▶ [INSTRUCTIONS FOR THE TASK]
Every record must appear in the answer exactly as it stands.

----- THE RECORDS

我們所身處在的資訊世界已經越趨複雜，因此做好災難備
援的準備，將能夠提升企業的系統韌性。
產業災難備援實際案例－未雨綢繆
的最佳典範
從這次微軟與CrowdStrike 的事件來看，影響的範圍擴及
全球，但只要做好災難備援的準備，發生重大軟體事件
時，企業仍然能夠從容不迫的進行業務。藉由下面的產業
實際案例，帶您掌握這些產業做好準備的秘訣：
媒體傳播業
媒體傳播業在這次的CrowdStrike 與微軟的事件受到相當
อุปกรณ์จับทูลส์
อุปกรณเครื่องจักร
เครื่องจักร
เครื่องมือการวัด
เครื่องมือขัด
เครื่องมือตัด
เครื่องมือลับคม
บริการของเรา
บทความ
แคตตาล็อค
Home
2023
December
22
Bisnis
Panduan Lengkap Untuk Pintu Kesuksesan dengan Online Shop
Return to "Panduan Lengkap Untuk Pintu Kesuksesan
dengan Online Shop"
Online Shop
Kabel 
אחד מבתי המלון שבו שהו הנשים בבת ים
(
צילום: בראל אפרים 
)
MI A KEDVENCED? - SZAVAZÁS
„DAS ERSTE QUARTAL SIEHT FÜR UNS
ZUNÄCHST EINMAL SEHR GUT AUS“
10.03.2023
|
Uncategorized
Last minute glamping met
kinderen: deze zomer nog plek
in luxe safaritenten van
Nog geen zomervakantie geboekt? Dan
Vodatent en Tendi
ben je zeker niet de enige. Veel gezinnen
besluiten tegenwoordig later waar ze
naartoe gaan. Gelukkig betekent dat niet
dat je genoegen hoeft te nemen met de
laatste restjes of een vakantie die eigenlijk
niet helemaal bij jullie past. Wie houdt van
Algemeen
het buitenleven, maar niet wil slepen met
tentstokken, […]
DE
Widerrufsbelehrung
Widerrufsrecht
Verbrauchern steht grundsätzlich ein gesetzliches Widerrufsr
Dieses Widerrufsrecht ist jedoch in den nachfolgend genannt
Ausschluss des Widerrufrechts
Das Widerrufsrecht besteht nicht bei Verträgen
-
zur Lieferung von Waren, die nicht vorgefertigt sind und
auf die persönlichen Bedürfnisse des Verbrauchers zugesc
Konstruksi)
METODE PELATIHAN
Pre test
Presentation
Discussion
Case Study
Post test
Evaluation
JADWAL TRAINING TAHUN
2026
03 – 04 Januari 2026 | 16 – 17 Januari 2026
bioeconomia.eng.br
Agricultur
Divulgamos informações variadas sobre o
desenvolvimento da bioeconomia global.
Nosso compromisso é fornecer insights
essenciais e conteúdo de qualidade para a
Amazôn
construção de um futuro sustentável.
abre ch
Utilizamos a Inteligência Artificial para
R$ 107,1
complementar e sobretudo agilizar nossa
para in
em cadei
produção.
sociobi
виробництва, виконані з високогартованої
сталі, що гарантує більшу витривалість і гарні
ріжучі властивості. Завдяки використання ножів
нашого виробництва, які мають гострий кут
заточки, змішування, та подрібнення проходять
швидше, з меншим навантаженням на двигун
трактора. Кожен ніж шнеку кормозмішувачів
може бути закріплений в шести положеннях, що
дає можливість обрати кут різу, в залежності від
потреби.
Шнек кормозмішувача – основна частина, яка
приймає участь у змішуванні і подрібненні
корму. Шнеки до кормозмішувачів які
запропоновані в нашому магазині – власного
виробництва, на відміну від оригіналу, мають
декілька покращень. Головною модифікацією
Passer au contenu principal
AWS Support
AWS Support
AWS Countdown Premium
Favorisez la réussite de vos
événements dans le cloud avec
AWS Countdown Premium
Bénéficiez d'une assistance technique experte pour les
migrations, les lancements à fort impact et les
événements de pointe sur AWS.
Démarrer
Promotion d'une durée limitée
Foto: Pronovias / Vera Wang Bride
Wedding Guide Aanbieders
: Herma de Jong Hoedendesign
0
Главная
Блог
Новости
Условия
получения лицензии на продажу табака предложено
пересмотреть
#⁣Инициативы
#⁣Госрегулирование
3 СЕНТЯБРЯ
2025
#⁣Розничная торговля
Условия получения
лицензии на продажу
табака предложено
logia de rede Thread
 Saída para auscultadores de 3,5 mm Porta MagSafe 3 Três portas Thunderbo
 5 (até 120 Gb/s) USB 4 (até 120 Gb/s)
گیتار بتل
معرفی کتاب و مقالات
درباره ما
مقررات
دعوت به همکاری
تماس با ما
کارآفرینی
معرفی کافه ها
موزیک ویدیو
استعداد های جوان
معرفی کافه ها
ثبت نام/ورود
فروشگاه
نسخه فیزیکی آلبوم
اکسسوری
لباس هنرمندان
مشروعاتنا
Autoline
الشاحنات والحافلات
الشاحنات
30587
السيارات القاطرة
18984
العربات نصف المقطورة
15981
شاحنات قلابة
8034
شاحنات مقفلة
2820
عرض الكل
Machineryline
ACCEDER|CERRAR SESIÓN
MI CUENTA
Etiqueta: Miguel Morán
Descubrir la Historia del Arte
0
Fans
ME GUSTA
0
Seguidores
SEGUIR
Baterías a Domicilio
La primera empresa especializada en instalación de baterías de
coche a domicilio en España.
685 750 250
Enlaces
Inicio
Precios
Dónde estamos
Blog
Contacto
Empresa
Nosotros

----------

▶ [TASK ANSWER]
我們所身處在的資訊世界已經越趨複雜，因此做好災難備
援的準備，將能夠提升企業的系統韌性。
產業災難備援實際案例－未雨綢繆
的最佳典範
從這次微軟與CrowdStrike 的事件來看，影響的範圍擴及
全球，但只要做好災難備援的準備，發生重大軟體事件
時，企業仍然能夠從容不迫的進行業務。藉由下面的產業
實際案例，帶您掌握這些產業做好準備的秘訣：
媒體傳播業
媒體傳播業在這次的CrowdStrike 與微軟的事件受到相當
อุปกรณ์จับทูลส์
อุปกรณเครื่องจักร
เครื่องจักร
เครื่องมือการวัด
เครื่องมือขัด
เครื่องมือตัด
เครื่องมือลับคม
บริการของเรา
บทความ
แคตตาล็อค
Home
2023
December
22
Bisnis
Panduan Lengkap Untuk Pintu Kesuksesan dengan Online Shop
Return to "Panduan Lengkap Untuk Pintu Kesuksesan
dengan Online Shop"
Online Shop
Kabel 
אחד מבתי המלון שבו שהו הנשים בבת ים
(
צילום: בראל אפרים 
)
MI A KEDVENCED? - SZAVAZÁS
„DAS ERSTE QUARTAL SIEHT FÜR UNS
ZUNÄCHST EINMAL SEHR GUT AUS“
10.03.2023
|
Uncategorized
Last minute glamping met
kinderen: deze zomer nog plek
in luxe safaritenten van
Nog geen zomervakantie geboekt? Dan
Vodatent en Tendi
ben je zeker niet de enige. Veel gezinnen
besluiten tegenwoordig later waar ze
naartoe gaan. Gelukkig betekent dat niet
dat je genoegen hoeft te nemen met de
laatste restjes of een vakantie die eigenlijk
niet helemaal bij jullie past. Wie houdt van
Algemeen
het buitenleven, maar niet wil slepen met
tentstokken, […]
DE
Widerrufsbelehrung
Widerrufsrecht
Verbrauchern steht grundsätzlich ein gesetzliches Widerrufsr
Dieses Widerrufsrecht ist jedoch in den nachfolgend genannt
Ausschluss des Widerrufrechts
Das Widerrufsrecht besteht nicht bei Verträgen
-
zur Lieferung von Waren, die nicht vorgefertigt sind und
auf die persönlichen Bedürfnisse des Verbrauchers zugesc
Konstruksi)
METODE PELATIHAN
Pre test
Presentation
Discussion
Case Study
Post test
Evaluation
JADWAL TRAINING TAHUN
2026
03 – 04 Januari 2026 | 16 – 17 Januari 2026
bioeconomia.eng.br
Agricultur
Divulgamos informações variadas sobre o
desenvolvimento da bioeconomia global.
Nosso compromisso é fornecer insights
essenciais e conteúdo de qualidade para a
Amazôn
construção de um futuro sustentável.
abre ch
Utilizamos a Inteligência Artificial para
R$ 107,1
complementar e sobretudo agilizar nossa
para in
em cadei
produção.
sociobi
виробництва, виконані з високогартованої
сталі, що гарантує більшу витривалість і гарні
ріжучі властивості. Завдяки використання ножів
нашого виробництва, які мають гострий кут
заточки, змішування, та подрібнення проходять
швидше, з меншим навантаженням на двигун
трактора. Кожен ніж шнеку кормозмішувачів
може бути закріплений в шести положеннях, що
дає можливість обрати кут різу, в залежності від
потреби.
Шнек кормозмішувача – основна частина, яка
приймає участь у змішуванні і подрібненні
корму. Шнеки до кормозмішувачів які
запропоновані в нашому магазині – власного
виробництва, на відміну від оригіналу, мають
декілька покращень. Головною модифікацією
Passer au contenu principal
AWS Support
AWS Support
AWS Countdown Premium
Favorisez la réussite de vos
événements dans le cloud avec
AWS Countdown Premium
Bénéficiez d'une assistance technique experte pour les
migrations, les lancements à fort impact et les
événements de pointe sur AWS.
Démarrer
Promotion d'une durée limitée
Foto: Pronovias / Vera Wang Bride
Wedding Guide Aanbieders
: Herma de Jong Hoedendesign
0
Главная
Блог
Новости
Условия
получения лицензии на продажу табака предложено
пересмотреть
#⁣Инициативы
#⁣Госрегулирование
3 СЕНТЯБРЯ
2025
#⁣Розничная торговля
Условия получения
лицензии на продажу
табака предложено
logia de rede Thread
 Saída para auscultadores de 3,5 mm Porta MagSafe 3 Três portas Thunderbo
 5 (até 120 Gb/s) USB 4 (até 120 Gb/s)
گیتار بتل
معرفی کتاب و مقالات
درباره ما
مقررات
دعوت به همکاری
تماس با ما
کارآفرینی
معرفی کافه ها
موزیک ویدیو
استعداد های جوان
معرفی کافه ها
ثبت نام/ورود
فروشگاه
نسخه فیزیکی آلبوم
اکسسوری
لباس هنرمندان
مشروعاتنا
Autoline
الشاحنات والحافلات
الشاحنات
30587
السيارات القاطرة
18984
العربات نصف المقطورة
15981
شاحنات قلابة
8034
شاحنات مقفلة
2820
عرض الكل
Machineryline
ACCEDER|CERRAR SESIÓN
MI CUENTA
Etiqueta: Miguel Morán
Descubrir la Historia del Arte
0
Fans
ME GUSTA
0
Seguidores
SEGUIR
Baterías a Domicilio
La primera empresa especializada en instalación de baterías de
coche a domicilio en España.
685 750 250
Enlaces
Inicio
Precios
Dónde estamos
Blog
Contacto
Empresa
Nosotros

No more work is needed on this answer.